I was pleased to learn earlier this week about a new gardening project in West Hartford that's intended to help provide fresh produce to local emergency food programs. While these programs can't come close to providing the 5 million pounds of produce that Foodshare distributes each year, they are important parts of the work to provide healthy food to people in need and engaging the community in this work in meaningful ways.
Here's the e-mail I received about the West Hartford project:
"Jessie's Community Gardens is a project established through the Greater Harford Jewish Federation by Dane and Michelle Kostin in memory of their daughter who died very unexpectedly in her 20's a few years ago and who loved to cook. The project provides start-up funds for community gardens at Jewish institutions in the Greater Hartford area. The gardens are supposed to produce fresh home grown produce for those in need.

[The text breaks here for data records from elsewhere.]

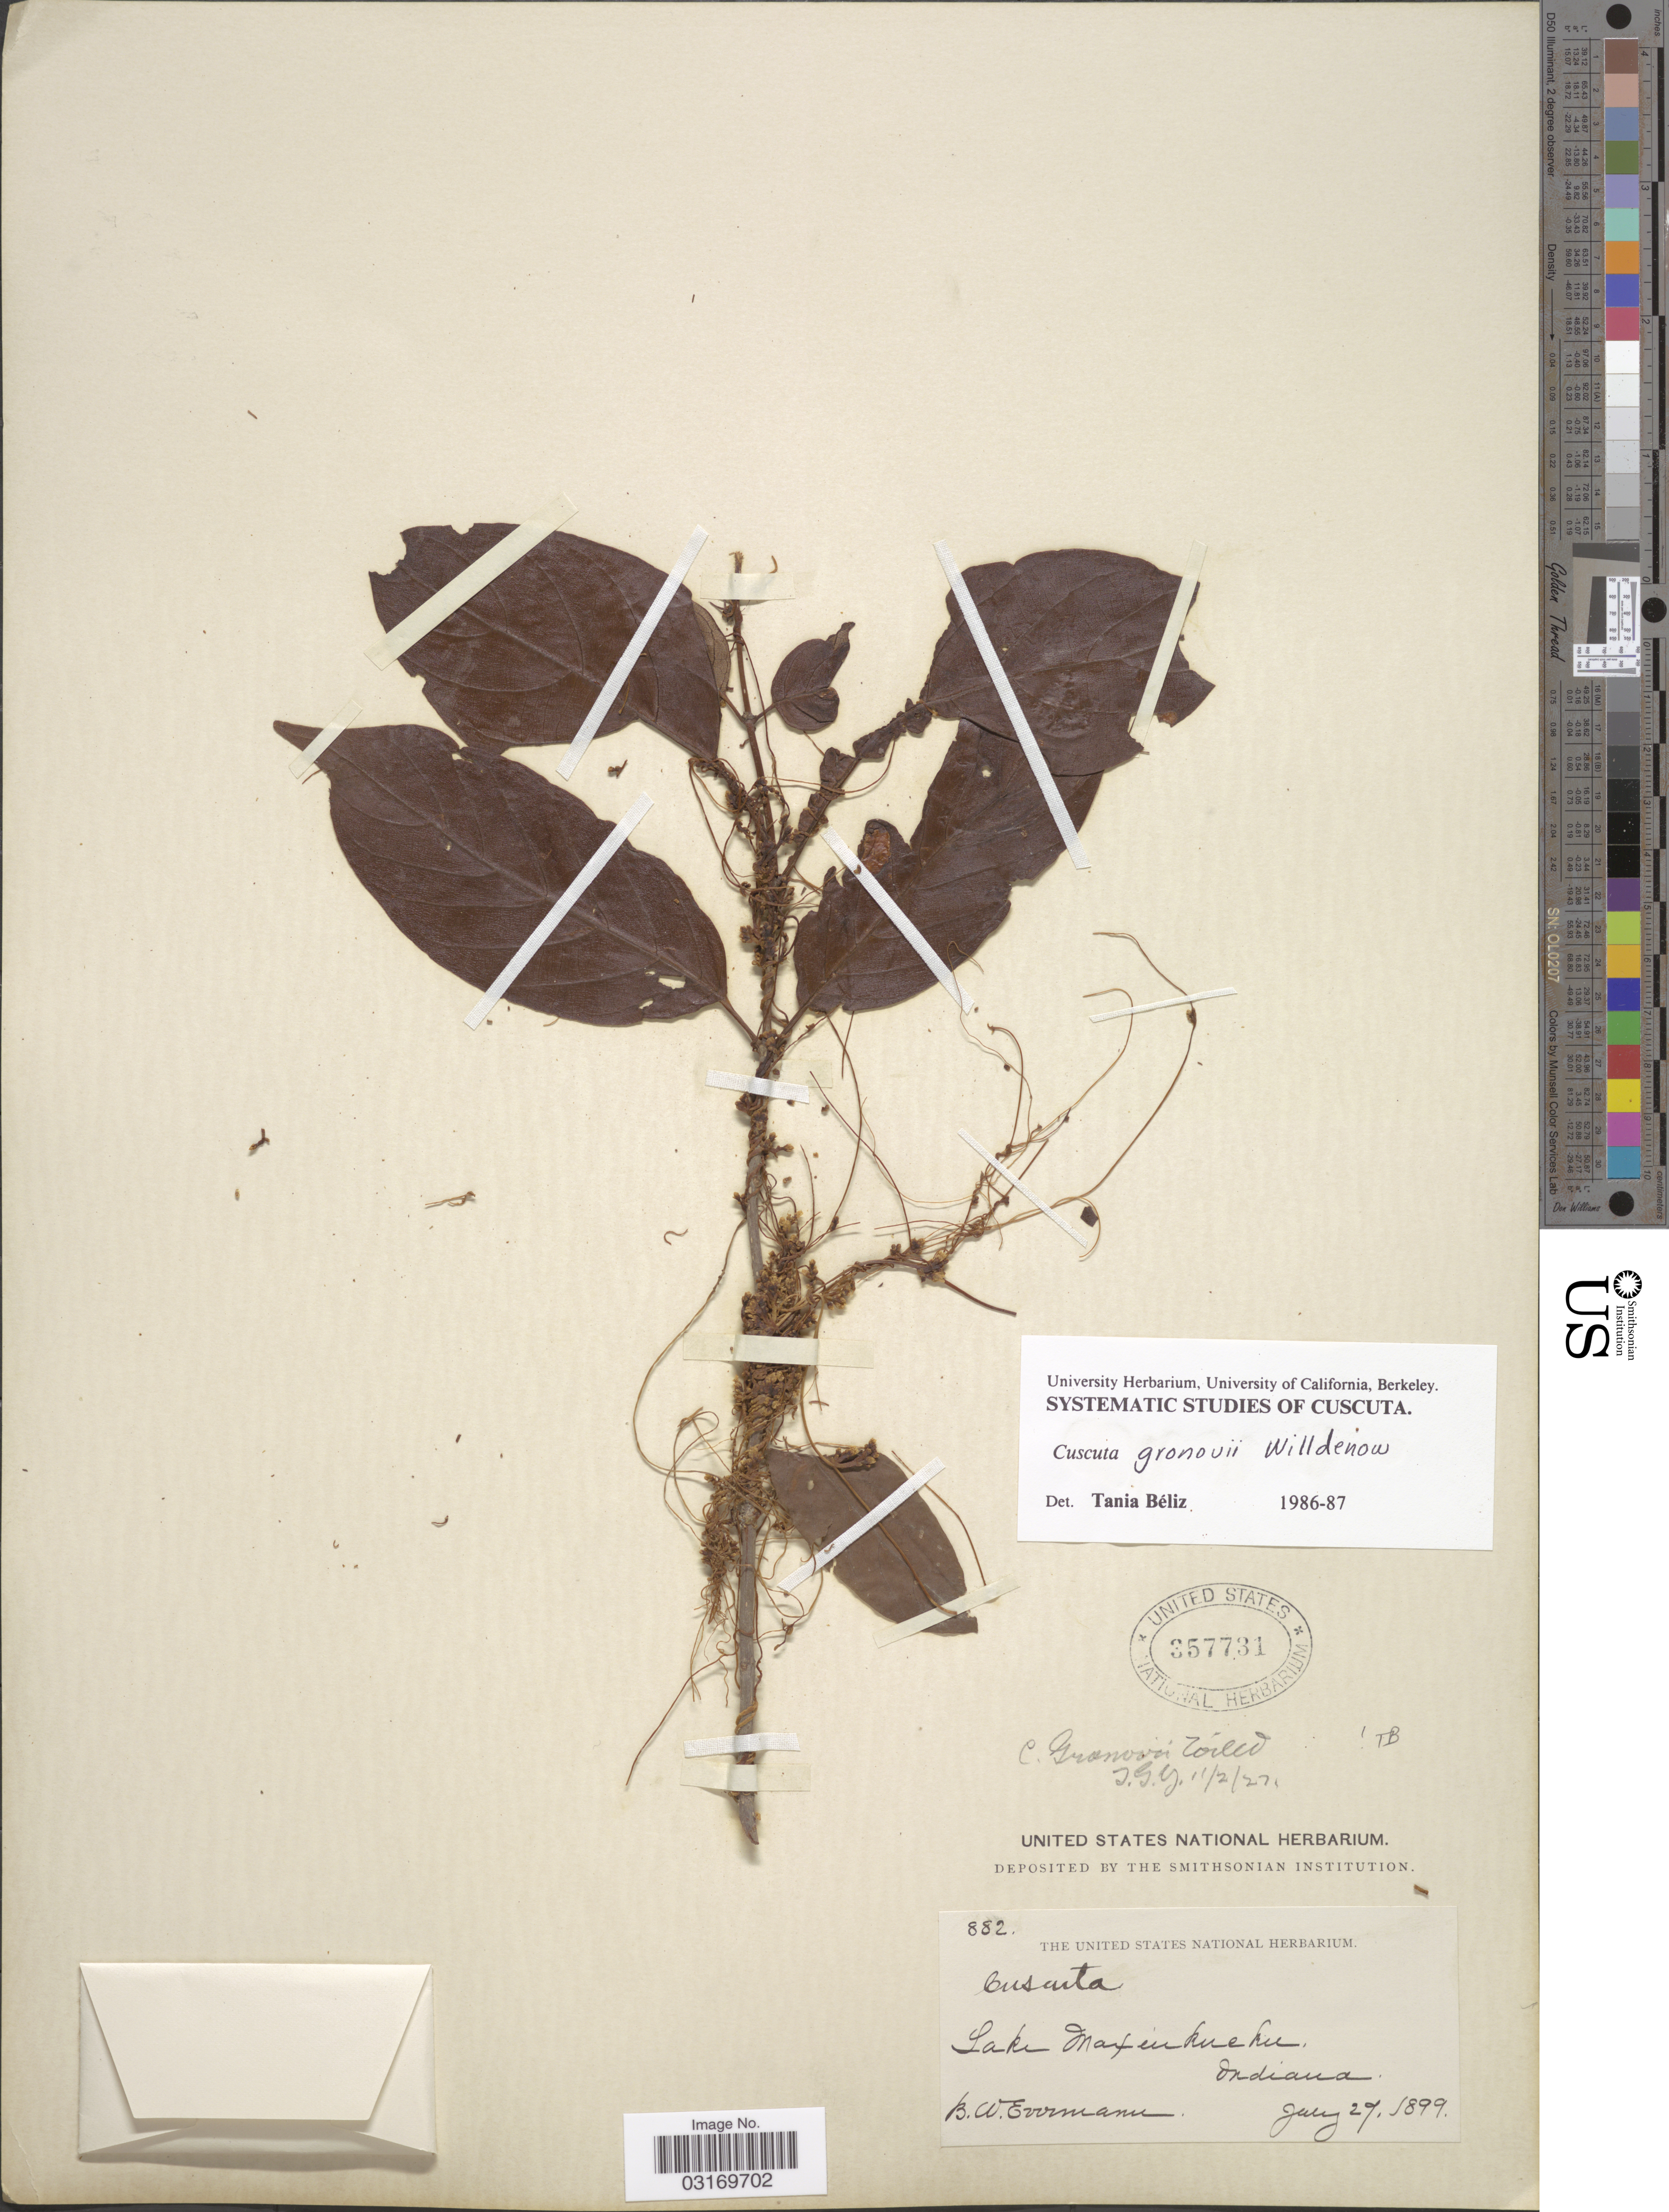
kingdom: Plantae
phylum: Tracheophyta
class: Magnoliopsida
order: Solanales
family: Convolvulaceae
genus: Cuscuta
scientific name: Cuscuta gronovii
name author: Willd. ex Schult.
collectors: B. W. Evermann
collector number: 882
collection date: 1899-07-29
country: United States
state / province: Indiana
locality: Lake Maxinkuckee.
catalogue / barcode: US 357731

"The beauty of the project is that each garden is also designed to meet the needs of the institution and its volunteers. For example, Beth El Temple and the Jewish Community Services garden (which has a Kosher food pantry) are typical vegetable gardens. The garden at the Hebrew Home and Hospital has raised beds, so that residents in wheel chairs can tend the garden. The Beth El Temple garden is now also self sustaining (after the initial "seed" money from the project), because we planted and harvested horse radish, then produced and sold bottled horse radish for Passover with the children in the Hebrew School (and also had a label contest), sold out, and raised enough funds to pay for next year's supplies. A garden is planned at one of the day schools which will not yield produce in the summer (when no one would be around to harvest) but only in the spring and the fall.
"All very small scale but very meaningful."